There were a few foot tracks, notably Thompsons, which followed the shoulder of the range southwards, and it wasn't long before local people from the Balliang and Parwan districts formed search parties to scour these tracks. Low cloud prevented an air search of the area for some 27 hours after the Bulldog went down but soon after noon the following day a searching Hawker two-seater Demon fighter sighted the wreck scattered over the top of a ridge on the northern part of the ranges.

The Demon pilot, Flying Officer Wiley, circled the wreck but saw no sign of life.
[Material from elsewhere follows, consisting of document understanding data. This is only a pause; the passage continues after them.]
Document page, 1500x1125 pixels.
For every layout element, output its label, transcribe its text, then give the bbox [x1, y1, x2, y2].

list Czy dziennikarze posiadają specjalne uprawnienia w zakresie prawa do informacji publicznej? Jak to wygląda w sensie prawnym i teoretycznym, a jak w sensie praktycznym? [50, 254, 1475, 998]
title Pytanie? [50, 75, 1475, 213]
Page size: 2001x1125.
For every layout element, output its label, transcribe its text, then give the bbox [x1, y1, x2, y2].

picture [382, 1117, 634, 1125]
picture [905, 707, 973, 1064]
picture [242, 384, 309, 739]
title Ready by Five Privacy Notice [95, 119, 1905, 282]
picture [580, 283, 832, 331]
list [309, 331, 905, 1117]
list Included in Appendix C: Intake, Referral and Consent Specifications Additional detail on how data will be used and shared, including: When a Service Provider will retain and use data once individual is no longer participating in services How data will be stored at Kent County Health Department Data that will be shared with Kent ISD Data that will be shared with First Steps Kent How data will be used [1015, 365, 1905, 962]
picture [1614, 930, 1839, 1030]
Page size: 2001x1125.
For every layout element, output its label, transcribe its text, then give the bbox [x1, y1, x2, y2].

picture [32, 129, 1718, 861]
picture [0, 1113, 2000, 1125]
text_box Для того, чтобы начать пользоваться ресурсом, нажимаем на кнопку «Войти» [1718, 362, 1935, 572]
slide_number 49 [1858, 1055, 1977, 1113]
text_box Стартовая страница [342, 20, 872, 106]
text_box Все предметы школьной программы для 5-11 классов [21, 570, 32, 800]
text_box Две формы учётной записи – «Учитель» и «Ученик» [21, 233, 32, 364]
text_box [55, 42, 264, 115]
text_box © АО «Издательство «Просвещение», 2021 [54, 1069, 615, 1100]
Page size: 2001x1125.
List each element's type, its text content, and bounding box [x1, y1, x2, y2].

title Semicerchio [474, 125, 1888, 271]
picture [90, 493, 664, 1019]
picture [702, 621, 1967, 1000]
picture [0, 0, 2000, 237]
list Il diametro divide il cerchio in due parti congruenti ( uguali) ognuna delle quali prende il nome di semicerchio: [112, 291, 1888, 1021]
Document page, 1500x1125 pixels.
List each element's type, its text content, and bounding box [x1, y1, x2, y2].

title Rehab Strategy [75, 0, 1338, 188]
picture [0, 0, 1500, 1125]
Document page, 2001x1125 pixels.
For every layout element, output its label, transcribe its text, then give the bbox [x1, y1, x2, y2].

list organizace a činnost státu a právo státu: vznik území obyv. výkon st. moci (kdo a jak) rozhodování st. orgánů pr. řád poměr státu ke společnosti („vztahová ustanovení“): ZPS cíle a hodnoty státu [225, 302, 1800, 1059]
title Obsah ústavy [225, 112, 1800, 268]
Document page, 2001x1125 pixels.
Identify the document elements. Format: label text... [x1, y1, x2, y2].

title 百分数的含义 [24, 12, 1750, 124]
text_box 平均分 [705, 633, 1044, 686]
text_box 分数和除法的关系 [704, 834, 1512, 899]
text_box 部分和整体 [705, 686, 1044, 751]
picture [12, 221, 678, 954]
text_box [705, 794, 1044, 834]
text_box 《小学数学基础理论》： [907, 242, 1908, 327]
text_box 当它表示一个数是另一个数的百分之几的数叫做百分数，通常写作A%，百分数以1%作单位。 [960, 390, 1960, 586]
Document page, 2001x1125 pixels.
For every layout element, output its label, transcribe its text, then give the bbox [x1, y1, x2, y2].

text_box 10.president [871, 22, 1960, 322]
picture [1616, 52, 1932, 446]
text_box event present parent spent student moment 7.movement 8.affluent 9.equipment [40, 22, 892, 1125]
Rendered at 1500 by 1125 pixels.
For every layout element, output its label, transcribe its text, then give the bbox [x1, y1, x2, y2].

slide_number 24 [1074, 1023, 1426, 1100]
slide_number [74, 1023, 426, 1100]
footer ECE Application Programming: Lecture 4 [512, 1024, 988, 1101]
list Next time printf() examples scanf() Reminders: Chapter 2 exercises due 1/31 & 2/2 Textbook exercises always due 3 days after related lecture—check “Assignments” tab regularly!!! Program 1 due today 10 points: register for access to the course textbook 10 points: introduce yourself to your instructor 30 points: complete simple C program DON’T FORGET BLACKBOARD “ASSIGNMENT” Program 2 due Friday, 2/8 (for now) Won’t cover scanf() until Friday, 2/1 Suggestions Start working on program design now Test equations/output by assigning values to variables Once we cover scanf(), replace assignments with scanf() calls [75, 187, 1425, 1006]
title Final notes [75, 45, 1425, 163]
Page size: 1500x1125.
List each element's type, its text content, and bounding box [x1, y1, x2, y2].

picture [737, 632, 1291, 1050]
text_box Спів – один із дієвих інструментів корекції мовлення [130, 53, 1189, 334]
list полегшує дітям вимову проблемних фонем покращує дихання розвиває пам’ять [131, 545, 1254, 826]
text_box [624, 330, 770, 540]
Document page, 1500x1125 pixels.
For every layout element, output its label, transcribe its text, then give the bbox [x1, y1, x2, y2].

Undeterred he flew back to Laverton and returned to the crash site in another Demon aircraft where, lining up the wreck, he dived down along the gully delighted to find the downed Tasmanian pilot waving from the cockpit. Returning to Laverton he flew back to the Brisbane Ranges in a Tiger Moth with Lieutenant Dalton. Landing in a paddock on 'Greystones', Wiley, armed with bolt cutters and a hacksaw, took off on foot for the crash site guided by Dalton in the Moth. Local search parties also followed the Moth and a group of Balliang farmers including Mrs Kerr and Mrs Bird came across the wreckage about the same time as Wiley.

Cutting the injured pilot from the fabric-covered high-tensile fuselage, he was placed on a makeshift stretcher improvised by passing straight poles through overcoats for the journey out. After several agonising hours blazing a trail through rugged terrain, the rescue party finally arrived at the search base camp at dusk. Transferred to a waiting RAAF ambulance, Pilot Officer Read was rushed over local bush tracks to Caulfield Hospital, but the news wasn't good.

The admitting medical officer believed the injured pilot would not last the night.

Undeterred, orthopedic surgeon, Dr Gordon Shaw, proceeded to set the injured airman's fractures, and slowly but surely Read recovered. Five months after entering Caulfield Hospital he was discharged and after a further four month convalescence he was back in the air flying Demons.

Pilot Officer Read went on to fly for his country in World War 2 and later joined the Department of Civil Aviation. He now lives at Sorrento in Queensland and admits to "an ache or two" from his unexpected adventure in the Brisbane Ranges.

The engine and other useful parts of the wreck were recovered by the RAAF ground party at the time using a horse dray. But the remains of the fuselage were left on both sides of Aeroplane Road where it starts to drop down into Sapling Gully until recently when it was gathered by a Lara collector who intends restoring it to a non-flying replica.

Mr Geoff Hine, secretary of the Baccus Marsh Historical Society was a small boy living in Melbourne when the plane went down. But he had a link and a fascination with he crash through his grandmother who lived at Rowsley. Thirty years ago he ventured along Aeroplane Road where he found the wreckage and removed some "bits and pieces" as a keepsake, some of which he has sent to Read, who has a clock mounted in a Demon prop in his collection.